Although more stakeholders are bringing production closer to demand, the operating environment remains uneven. Tariffs, fuel costs, the war in Iran, regulatory pressure, and early peak-season activity are all shaping decisions across factories, ports, and trucking networks. The result is a market that looks confident on paper but cautious in motion.
We have curated some of the critical stories shaping the industry. Keep reading to find out more.
Manufacturing Growth Reaches Highest Level Since 2022
According to the Institute for Supply Management’s PMI, U.S. manufacturing activity expanded for a fifth straight month in May, rising to 54%, the highest since May 2022. S&P Global’s manufacturing PMI also rose to 55.1, indicating continued industrial expansion despite persistent geopolitical and pricing pressures. Demand indicators improved during the month, with the New Orders Index increasing to 56.8% and the Production Index rising to 54.3%.
ISM said customer inventories remained “too low,” suggesting future production demand could be solid. However, manufacturers remain concerned about the war in Iran, tariffs, and rising costs. Concerns about Iran were mentioned in 42% of survey comments, and 57% of respondents cited pricing volatility as a challenge. Other companies reported shipping delays and rising fuel and raw-material costs.
Still, U.S manufacturing investments have soared past the $3.5 billion mark. This includes Toyota’s planned $2 billion expansion of its San Antonio plant that could add a new assembly line and 2,000 jobs by 2030. MISUMI Americas also launched a $1 billion growth plan that combines industrial parts sourcing with Fictiv’s digital manufacturing tools. Walmart has broken ground on a $350 million milk plant in Texas. XPEL, Ferrosource, LEV Manufacturing, and CEP USA announced new facilities in Texas, Arkansas, and Tennessee.
But the picture for labor is less certain. U.S. factories shed 2,000 jobs in April. And in motor vehicles and parts manufacturing, 3,000 jobs were shed after adding more than 5,000 in February.
China’s Factory PMI Slips as Cost Pressure Hits Smaller Manufacturers
China’s manufacturing PMI was at 50.0% in May, down 0.3 percentage points from April, leaving the sector on the dividing line between growth and contraction. The division of the data is revealing. Big companies climbed to 51.1%, but small and midsize companies dropped to 48.6% and 48.5%, suggesting softer conditions outside China’s biggest manufacturers.
Production remained positive at 51.2%, while new orders slipped to 49.9%, indicating that demand is cooling. Supplier delivery times lengthened, and raw material inventories and employment were also below 50%. Cost pressure is still a huge strain.

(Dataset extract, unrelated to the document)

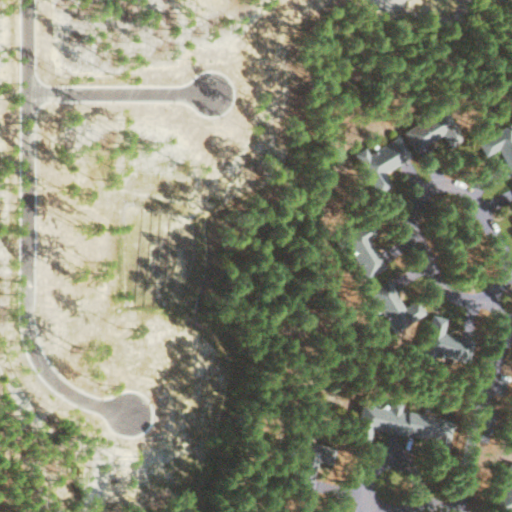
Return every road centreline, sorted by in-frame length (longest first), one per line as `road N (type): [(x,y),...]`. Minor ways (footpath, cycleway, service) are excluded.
road 1 (residential): [(26,0),(25,317),(41,365),(121,415)]
road 2 (residential): [(511,337),(469,458),(460,511)]
road 3 (residential): [(26,93),(205,100)]
road 4 (residential): [(511,334),(430,190)]
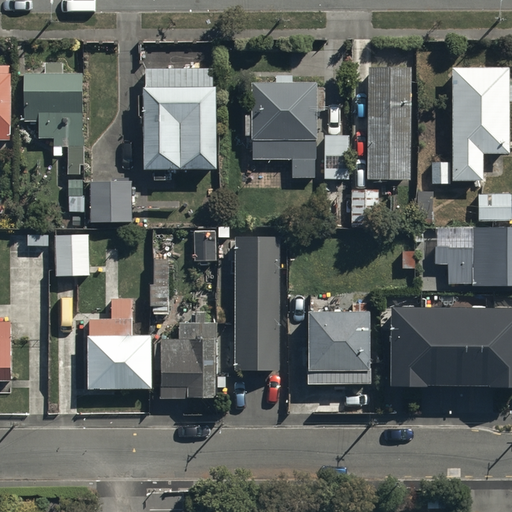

The purchase price index soared following the start of the Iran war, at 63.9 in March, 63.7 in April, and 60.5 in May.
China Tightens Ocean Rate Filing Rules
China’s Transport Ministry is intensifying its crackdown on ocean rate filings, placing carriers and freight forwarders under greater scrutiny of the pricing data they submit for international shipments. The move comes after penalties and warning letters were issued to nine carriers and seven NVOCCs following officials’ findings of filing discrepancies in Guangzhou, Ningbo, and Qingdao.
Implicated carriers include ONE, Hapag-Lloyd, CMA CGM, MSC, Evergreen Marine, and Wan Hai Lines. Stricter checks may lead to higher internal costs and make pricing more transparent. And the smaller operators may feel the most pain. Enforcement used to be lax, but has tightened since Shanghai’s 2024 inspection blitz.
Dry Van Rates Rise Before Freight Volumes Fully Recover
DAT’s latest dry van report indicates a freight market with soft shipment demand and higher prices. The April Cass Freight Shipment Index was down 4.4% year over year, despite three straight months of gains. However, the Cass Truckload Linehaul Index was up 3.2% from March and up 5.6% from a year ago, its best year-over-year performance since August 2022.
DAT said the pressure appears to be more of a supply issue than a demand rebound, with tighter capacity moving from dry van into reefer and flatbed. National dry van linehaul rates increased 5 cents to $2.27 per mile, up 36% from last year. Load-to-truck ratio fell 6% to 12.04, but equipment availability was still 41% below the long-term average.